Crossing the Chasm is a seminal book in technology marketing, whose ideas quickly spread through the industry. Originally written in 1991 by Geoffrey Moore, it showed a new take on the technology adoption lifecycle. The lifecycle starts with tech enthusiasts willing to buy an immature product and runs through the majority buyers who make up the bulk of the market, finally trailing off when market saturation is reached. It had been commonly depicted as a bell curve:
Moore's key observation is that while the bell curve implies there is a smooth transition from early market to majority, in reality the buyers in the early market are fundamentally different from the majority that comes later. Technology companies who don't appreciate this gap will stumble and often fail once they saturate the small pool of early buyers. Moore referred to this gap as "the chasm."
Early adopters are visionaries. They are willing to look at an immature product and figure out how to use it in their operations to get a competitive advantage. They will sponsor integration work within their IT departments, and generate long lists of product feedback to better fit their needs. They are fundamentally different from the majority buyers in that they will look at an interesting product and figure out what problem it can solve. The majority market comes from the opposite direction with a problem to solve, looking for a solution. Product planning and marketing which works in the early part of a product lifecycle will fail utterly later in the game.
Yon Chasm Approacheth
It is quite possible to get stuck in the early market, continuously trying to meet the needs of early adopters and never enjoying the big sales of the majority market. Having spent the last several years in this predicament, I'll offer my version of the lifecycle chart. What it lacks in precision, it makes up for in snark.
As a development engineer it can be difficult to tell how well the sales cycle is working as one rarely gets direct visibility, but the indirect evidence is plentiful.
- If nearly every deal comes with a list of new product features to be implemented, you have not crossed the chasm.
- If in every medium to large deal it is not clear whether the cost of getting the business is greater than the revenue it would bring, you have not crossed the chasm.
- If every deal is "high touch," requiring multiple visits by a salesperson and sales engineer and possibly a consultation with the development team, you have not crossed the chasm.
- If your product cannot be sold via a web site but instead always requires an evaluation period and report, you have not crossed the chasm.
- If every customer is using a different subset of the product functionality, you have not crossed the chasm.
This is important: if the company does not realize that the real problem is in the approach to the market, all of these things will be blamed on the product. The reasoning will be that "if we just pound out a few more of these deals, we'll have finally implemented everything that everybody wants and sales will take off." There may even be an element of truth in this sentiment, if the product shipped early before its natural feature set was complete. However if the company has not crossed the chasm, the fundamental problem is elsewhere.
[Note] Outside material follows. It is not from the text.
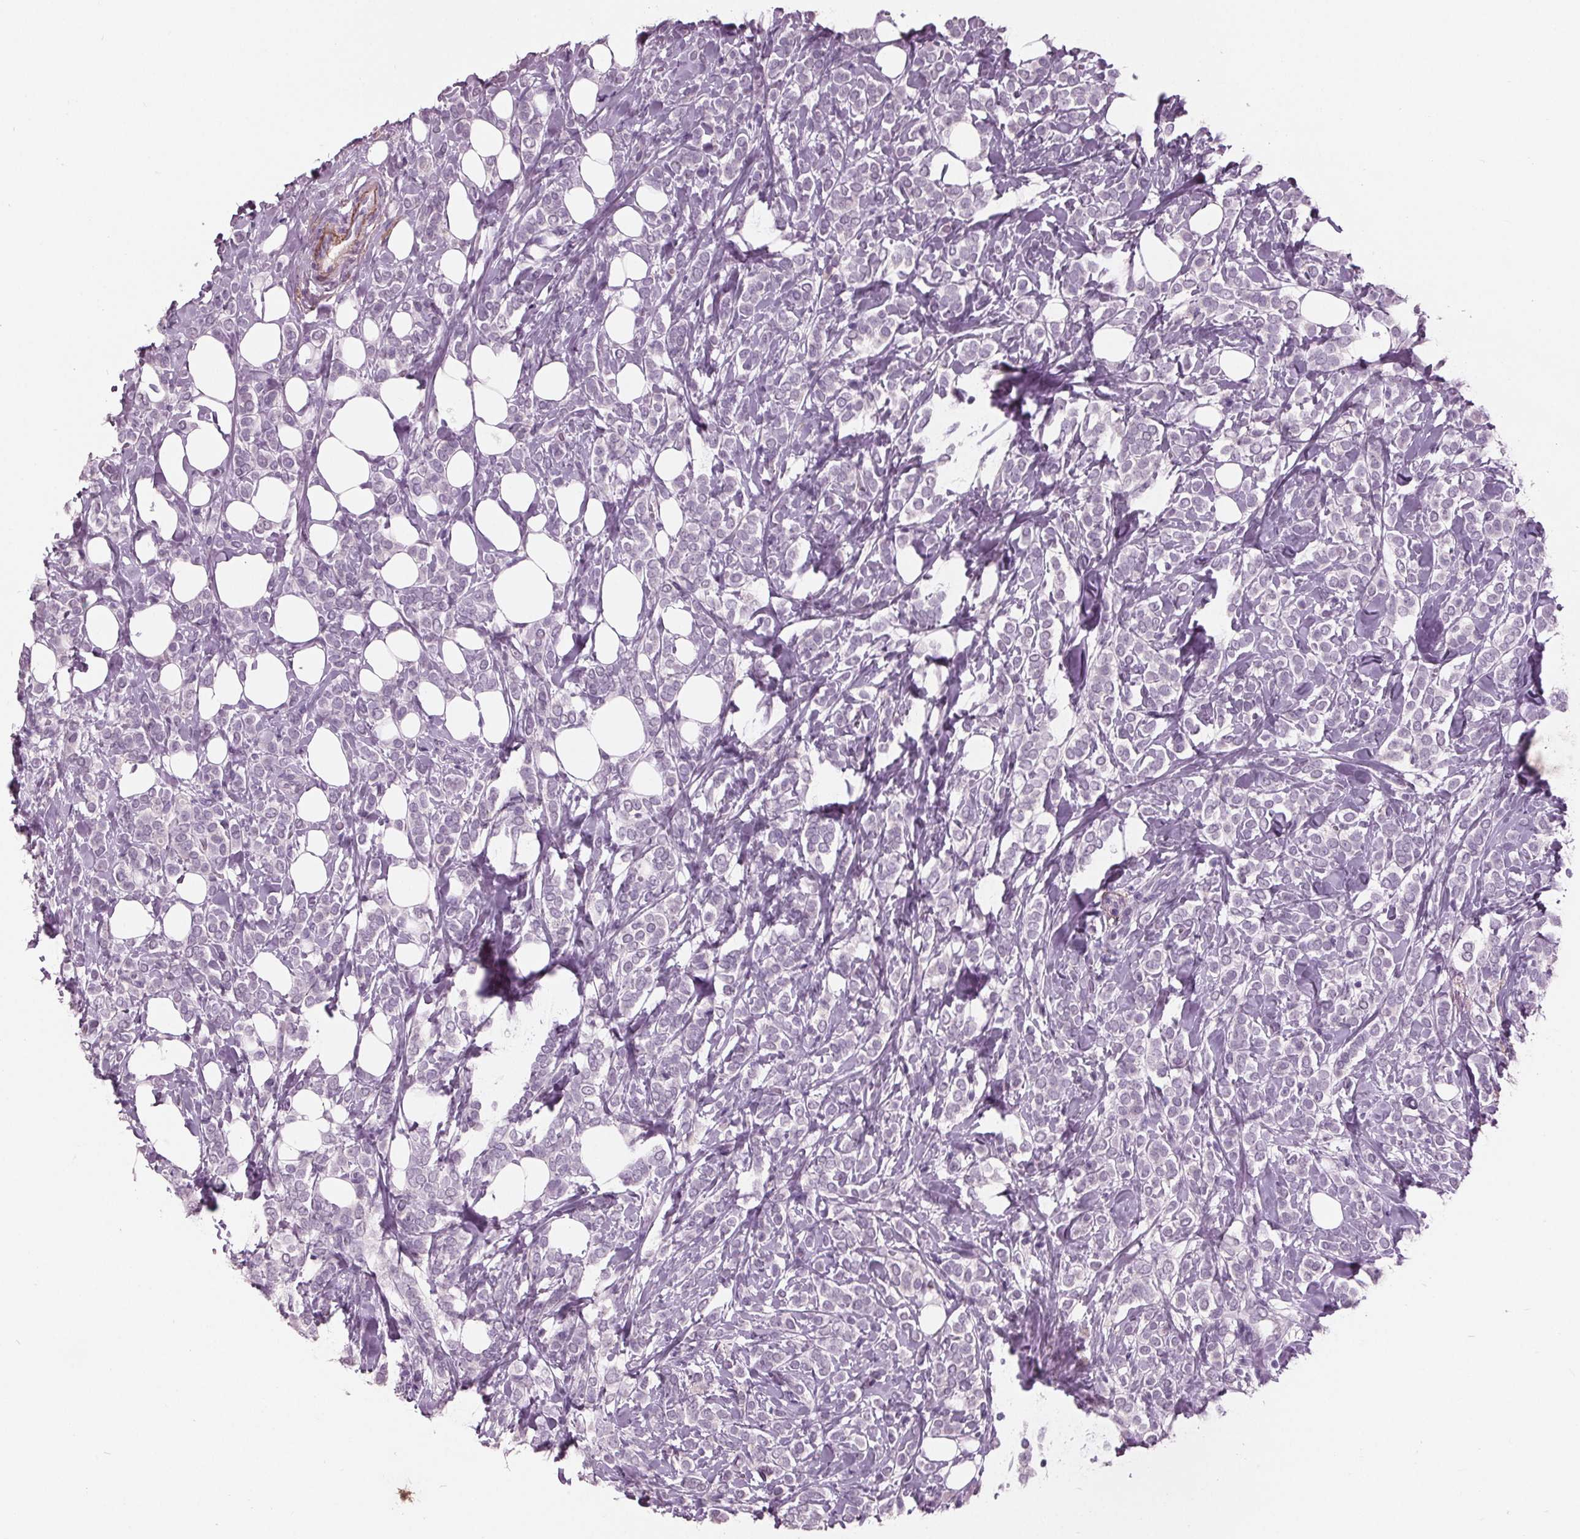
{"staining": {"intensity": "negative", "quantity": "none", "location": "none"}, "tissue": "breast cancer", "cell_type": "Tumor cells", "image_type": "cancer", "snomed": [{"axis": "morphology", "description": "Lobular carcinoma"}, {"axis": "topography", "description": "Breast"}], "caption": "Immunohistochemical staining of breast lobular carcinoma shows no significant staining in tumor cells.", "gene": "AMBP", "patient": {"sex": "female", "age": 49}}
You are getting that list of requirements because you are still selling into the visionary and early adopter segments of the market, the people who are willing to think about how best to integrate the product into their operations. If you were selling into the mainstream market there would be no list of requirements because the mainstream won't do an extensive integration on their own. The product either meets their needs or it doesn't, and you'll either get the sale or you won't. In the mainstream there will be no back and forth of what the product could do to win the business. At most, the mainstream buyer might tell you why you lost the business.
Don't get stuck wandering around in the chasm. Trust me, it sucks.